COVID-19 and Government and Economic Chaos, we are at war.
Let us face the fact that we are in a wartime period if you will, which brings the questions of how much information is utilized, why our governments are unable to plan, who is doing what, and who gets what money. So, then let us ask ourselves what part of our new normal will sustain into peacetime? Probably enough.
And so, even as organizations focus on the immediate business shocks, they need to plan for the postcrisis world. Companies, governments, and citizens all need to adapt to the situation, and manage life accordingly. In our business and security world, you are as good as the information you have, and then you plan and operate according to said information. In our profession, there are ways to respond to a disruption, for which there is a playbook.
However, to use the playbook and combat a disruption such as the Pandemic, you require Strategic, Tactical, and Operational planning forget ahead. In my interaction with different organizations and leaders, including security & risk managers, it is important that the planning team considers every possible scenario. Optimism bias can be a big problem in this planning stage
Strategic planning is an organization’s process of defining its strategy, or direction, and making decisions on allocating its resources to pursue this strategy. There is, of course, a large amount of uncertainty today, especially on the economic front, which makes it hard for business decision-makers to start taking action. A lot of information is floating around, depending on what you choose to pay attention to, you can be an optimist or a pessimist. By the time it becomes fully clear which of the several possible scenarios ends up being the reality, many strategic actions you could have taken while the scenarios were still emerging will be either not feasible or too expensive. Therefore, too late.
You have to make sure to remain flexible where you can be flexible, but you also have to make certain choices and commit to them in the face of uncertainty. So how do you balance that? This is not a muscle that many organizations have developed. So, you must start to act and think in relation to strategic planning which covers the whole business, rather than just an isolated unit, with at least one of the following three key questions:
·What do we do?
· For whom do we do it?
· How do we excel?
For example, the first and third questions are those that motivate an acquisition. Acquisitions are thus strategic choices.
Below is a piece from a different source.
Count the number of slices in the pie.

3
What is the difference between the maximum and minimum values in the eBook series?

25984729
Typically, strategic choices look at 3 to 5 years, although some extend their vision to 20 years (long term). Because of the time horizon and the nature of the questions dealt, mishaps potentially occurring during the execution of a strategic plan are afflicted by significant uncertainties and may lie very remotely out of the control of management (war, geopolitical shocks, pandemics, etc.). Those mishaps, in conjunction with their potential consequences are called “strategic risks”. Untapped opportunities can also be seen as strategic risks, but in this post, we will not analyze those upward-risks aspects.
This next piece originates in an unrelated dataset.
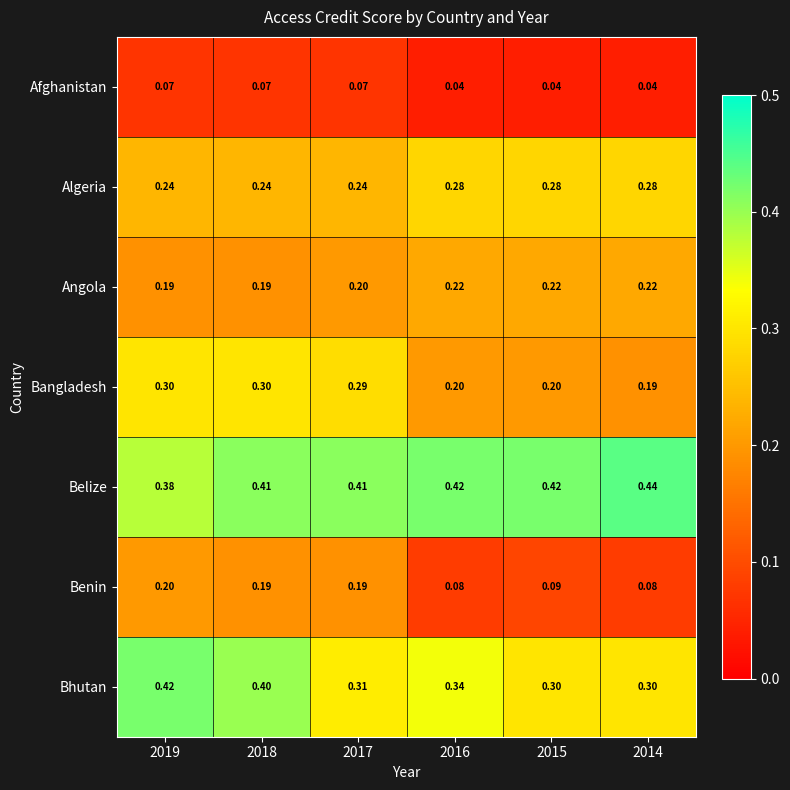

Which series changed the most between 2017 and 2014?

Benin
Tactical planning is short-range planning, emphasizing the current operations of various parts of the organization. Short Range is generally defined as a period of time extending about one year or less in the future. Managers use tactical planning to outline what the various parts of the organization must do for the organization to be successful at some point one year or less into the future. Tactical plans are usually developed in the areas of production, marketing, personnel, finance, and plant facilities. Because of time being on the horizon and the nature of the questions dealt, mishaps potentially occurring during the execution of a tactical plan should be covered by moderate uncertainties and may lie closer to the control of management (next year shipping prices, food prices, energy consumption, cost of health care, tax increases, employees, etc.) than strategic ones. Those mishaps, in conjunction with their potential consequences, are called “tactical risks”.
Operational planning is the process of linking strategic goals and objectives to tactical goals and objectives. It describes milestones, conditions for success and growth, and explains how, or what portion of, a strategic plan will be put into operation during a given operational period.
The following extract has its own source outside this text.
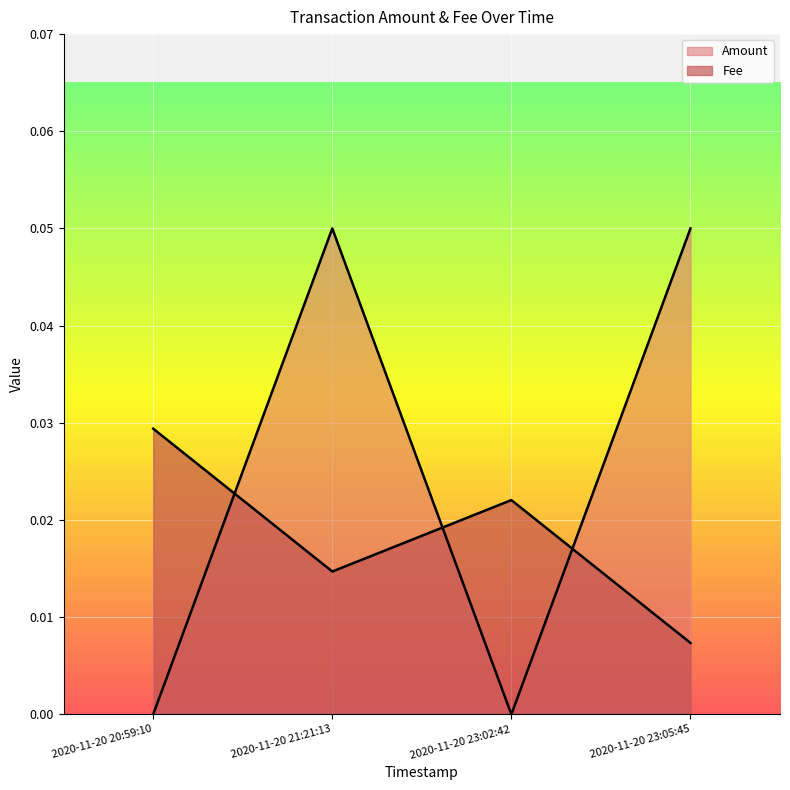

How many intersections are there between Amount and Fee?

3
An operational plan addresses four questions:
· Where are we now?
· Where do we want to be?
· How do we get there?
· How do we measure our progress?
Operational risks are those arising from the people, systems, and processes through which a company operates and can include other classes of risk, such as fraud, legal risks, physical or environmental risks. Operational risks are those resulting from inadequate or failed internal processes, people, and systems, or from external events (man-made or natural hazards). A tailings dam failure, an open-pit slide, a black-out (man-made or natural external hazard), an explosion in a processing plant are all operational hazards generating operational risks.
Since upper Management generally have a better understanding of the organization, than lower-level managers do, upper Management generally develops strategic plans. Because lower-level managers generally have a better understanding of the day-to-day organizational operations, generally they develop tactical and operational plans. Because strategic plans are generally longer-term and are surrounded by more uncertainties in terms of their occurrence and consequences (one exception example: tailings management planned until closure, and after closure) strategic plans are generally less detailed than tactical plans. However, despite their differences, strategic, tactical, and operational planning, they are integrally related and the key to managing disruption and crisis, especially during a wartime period. Managers need both tactical and strategic planning programs, and these programs must be closely related to be successful.
For each of these, there is an approach to achieving an organization's goals at their respective strategic, tactical, and operational levels. Therefore, when an organization sets strategic, tactical, and operational goals, aligned with one another, it becomes easier and lays the groundwork for developing organizationally aligned plans, leading to the overall success of your ship during such challenging times.